How to draw a block diagram of an automatic steering system.
To draw a block diagram of an automatic steering system, you’ll want to visually represent the key components and their interconnections, demonstrating the flow of information and control signals within the system. Here’s what you should include:
Essential Blocks:
- Command Input:
- This block represents the desired course or heading set by the navigator or autopilot system.
- Can be a numerical value (e.g., 315 degrees) or a command from the autopilot (e.g., maintain course, follow waypoint).
- Heading Sensor (Compass):
- Measures the actual heading (direction) of the vessel.
- Provides feedback to the control system on the current heading.
- Controller (Autopilot or Helmsman):
- Receives the command input and heading feedback.
- Compares the desired heading with the actual heading and calculates the required rudder angle to correct any deviation.
- Generates a control signal to the steering gear.
- Steering Gear (Valve Operated):
- Receives the control signal from the controller.
- Actuates hydraulic valves to control the flow of hydraulic fluid to the steering rams or other actuators.
- The hydraulic pressure moves the rudder to the desired angle.
- Rudder:
- The physical control surface that steers the vessel.
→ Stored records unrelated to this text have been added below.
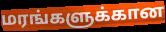
மரங்களுக்கான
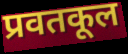
प्रवतकूल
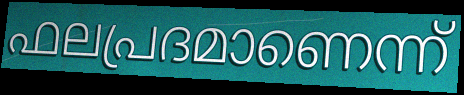
ഫലപ്രദമാണെന്ന്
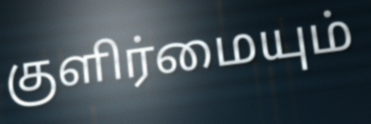
குளிர்மையும்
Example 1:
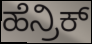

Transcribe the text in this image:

ಹೆನ್ರಿಕ್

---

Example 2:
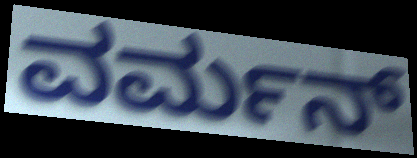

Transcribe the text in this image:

ವರ್ಮನ್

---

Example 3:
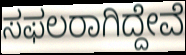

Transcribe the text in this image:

ಸಫಲರಾಗಿದ್ದೇವೆ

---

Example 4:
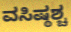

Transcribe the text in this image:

ವಸಿಷ್ಠಶ್ಚ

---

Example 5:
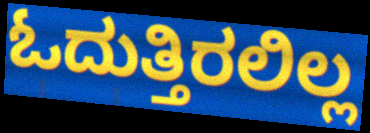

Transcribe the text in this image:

ಓದುತ್ತಿರಲಿಲ್ಲ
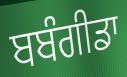
ਬਬੰਗੀਡਾ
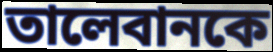
তালেবানকে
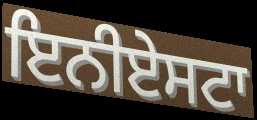
ਇਨੀਏਸਟਾ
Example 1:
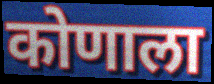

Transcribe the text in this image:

कोणाला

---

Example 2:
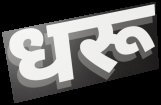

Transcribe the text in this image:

धरू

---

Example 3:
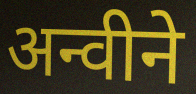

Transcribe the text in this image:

अन्वीने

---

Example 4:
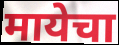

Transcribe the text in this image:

मायेचा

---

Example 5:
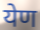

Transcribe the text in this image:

येण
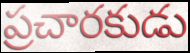
ప్రచారకుడు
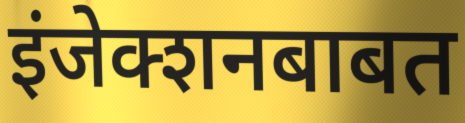
इंजेक्शनबाबत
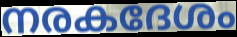
നരകദേശം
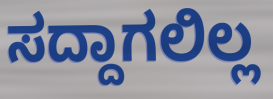
ಸದ್ದಾಗಲಿಲ್ಲ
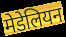
मेडेलियन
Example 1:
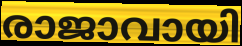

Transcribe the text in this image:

രാജാവായി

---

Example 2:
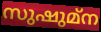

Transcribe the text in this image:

സുഷുമ്ന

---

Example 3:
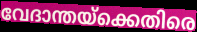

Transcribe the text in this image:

വേദാന്തയ്ക്കെതിരെ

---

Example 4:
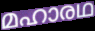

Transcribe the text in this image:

മഹാരഥ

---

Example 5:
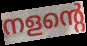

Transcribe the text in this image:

നളന്റെ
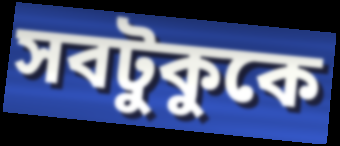
সবটুকুকে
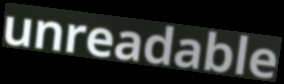
unreadable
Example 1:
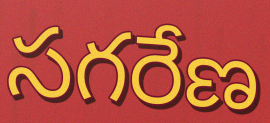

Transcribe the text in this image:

సగరేణ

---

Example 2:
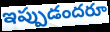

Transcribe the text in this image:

ఇప్పుడందరూ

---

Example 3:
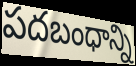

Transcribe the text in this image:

పదబంధాన్ని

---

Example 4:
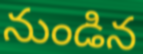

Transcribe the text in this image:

నుండిన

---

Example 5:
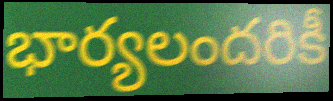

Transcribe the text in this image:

భార్యలందరికీ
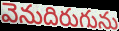
వెనుదిరుగును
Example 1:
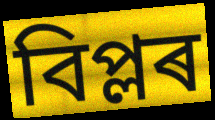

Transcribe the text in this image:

বিপ্লৰ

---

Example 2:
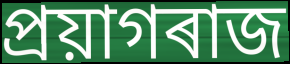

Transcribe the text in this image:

প্ৰয়াগৰাজ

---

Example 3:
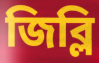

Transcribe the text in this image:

জিব্লি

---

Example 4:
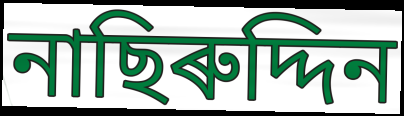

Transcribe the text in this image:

নাছিৰুদ্দিন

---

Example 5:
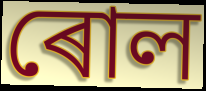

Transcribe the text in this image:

ৰোল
- Its movement is controlled by the steering gear.
- Vessel Dynamics:
- Represents the ship’s response to the rudder movement.
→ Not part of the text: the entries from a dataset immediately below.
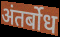
अंतर्बोध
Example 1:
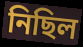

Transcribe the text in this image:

নিছিল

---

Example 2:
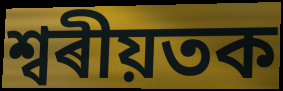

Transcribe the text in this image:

শ্বৰীয়তক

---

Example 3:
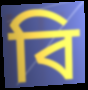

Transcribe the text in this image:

বি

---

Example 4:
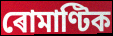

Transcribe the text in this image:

ৰোমাণ্টিক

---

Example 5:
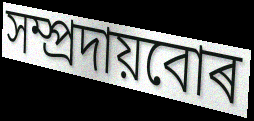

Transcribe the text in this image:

সম্প্ৰদায়বোৰ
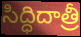
సిద్ధిదాత్రీ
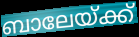
ബാലേയ്ക്ക്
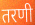
तरणी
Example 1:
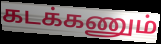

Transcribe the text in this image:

கடக்கணும்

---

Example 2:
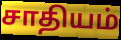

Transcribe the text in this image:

சாதியம்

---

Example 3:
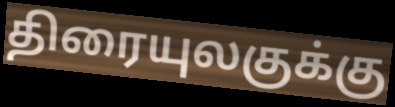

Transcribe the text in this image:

திரையுலகுக்கு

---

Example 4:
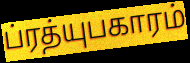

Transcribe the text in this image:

ப்ரத்யுபகாரம்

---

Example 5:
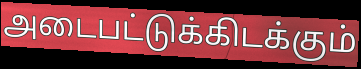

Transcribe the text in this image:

அடைபட்டுக்கிடக்கும்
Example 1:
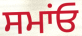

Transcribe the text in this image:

ਸਮਾਂਓ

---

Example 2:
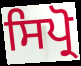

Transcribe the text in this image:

ਸਿਪ੍ਰੋ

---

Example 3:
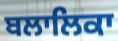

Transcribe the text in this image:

ਬਲਾਲਿਕਾ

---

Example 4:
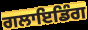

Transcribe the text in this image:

ਗਲਾਇਡਿੰਗ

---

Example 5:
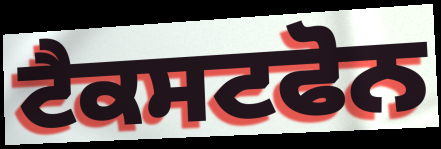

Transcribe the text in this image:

ਟੈਕਸਟਫੋਨ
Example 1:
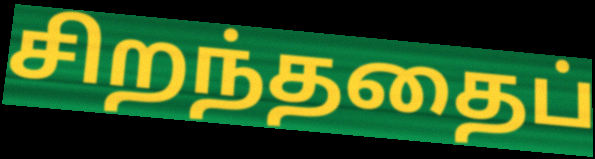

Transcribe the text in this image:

சிறந்ததைப்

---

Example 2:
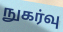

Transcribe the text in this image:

நுகர்வு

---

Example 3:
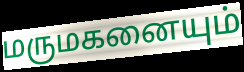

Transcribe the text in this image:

மருமகனையும்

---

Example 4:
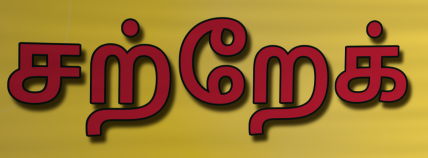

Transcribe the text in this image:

சற்றேக்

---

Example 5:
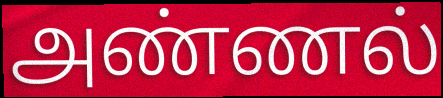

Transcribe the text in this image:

அண்ணல்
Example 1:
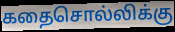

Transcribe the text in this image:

கதைசொல்லிக்கு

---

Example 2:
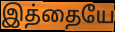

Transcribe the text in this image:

இத்தையே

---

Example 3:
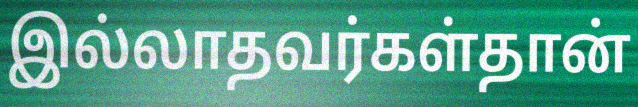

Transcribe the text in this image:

இல்லாதவர்கள்தான்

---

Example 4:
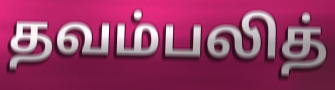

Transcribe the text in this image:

தவம்பலித்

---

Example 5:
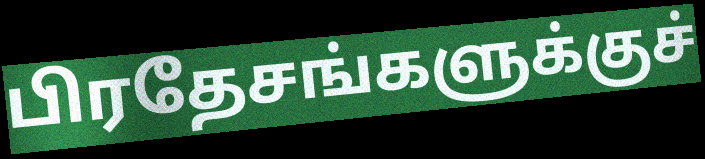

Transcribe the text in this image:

பிரதேசங்களுக்குச்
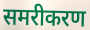
समरीकरण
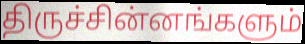
திருச்சின்னங்களும்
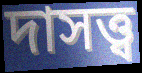
দাসত্ত্ব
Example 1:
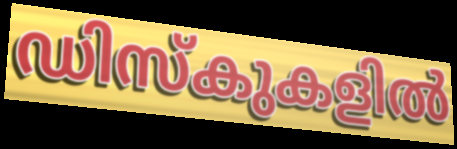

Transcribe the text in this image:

ഡിസ്കുകളിൽ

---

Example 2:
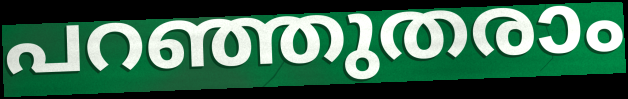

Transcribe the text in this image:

പറഞ്ഞുതരാം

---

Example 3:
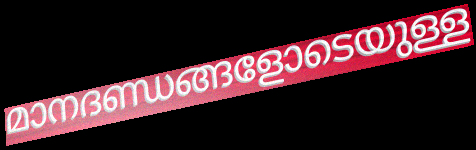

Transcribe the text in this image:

- Factors like wind, waves, and currents can influence the vessel’s actual heading.
- Feedback Loop:
- The actual heading sensed by the compass is fed back to the controller, closing the loop.
- This allows the controller to continuously monitor the vessel’s heading and make adjustments to the rudder angle as needed to maintain the desired course.
Connecting Lines and Arrows:
- Signal Flow: Use lines with arrows to show the flow of information and control signals between the blocks.
- Feedback Path: Clearly indicate the feedback loop from the heading sensor back to the controller.
Additional Elements (Optional):
- Rudder Angle Sensor: May be included to provide feedback on the actual rudder angle to the controller for more precise control.
- Disturbances: External factors like wind, waves, and currents can be represented as disturbance inputs affecting the vessel dynamics.
- Control Algorithms: If you want to delve deeper into the control system, you could include blocks representing specific control algorithms used by the autopilot, such as PID controllers or more advanced algorithms.
Example Block Diagram:
Command Input (Desired Heading)
|
|
v
Controller (Autopilot/Helmsman)
|
| Control Signal
v
Steering Gear (Valve Operated)
|
| Hydraulic Pressure
v
Rudder
|
| Vessel Movement
v
Heading Sensor (Compass)
|
|
v
Feedback Signal (Actual Heading)
Key Points to Consider:
- Clarity and Simplicity: Keep the diagram clear and easy to understand, focusing on the main components and their interactions.
- Labels: Label each block and connecting line clearly.
- Flow Direction: Use arrows to indicate the direction of signal and energy flow.
- Feedback: Clearly show the feedback loop for closed-loop control.
- Level of Detail: Adjust the level of detail based on the purpose of the diagram and the intended audience.
By incorporating these elements, your block diagram will effectively illustrate the operation of an automatic steering system, showcasing the key components and their roles in maintaining the vessel’s desired course.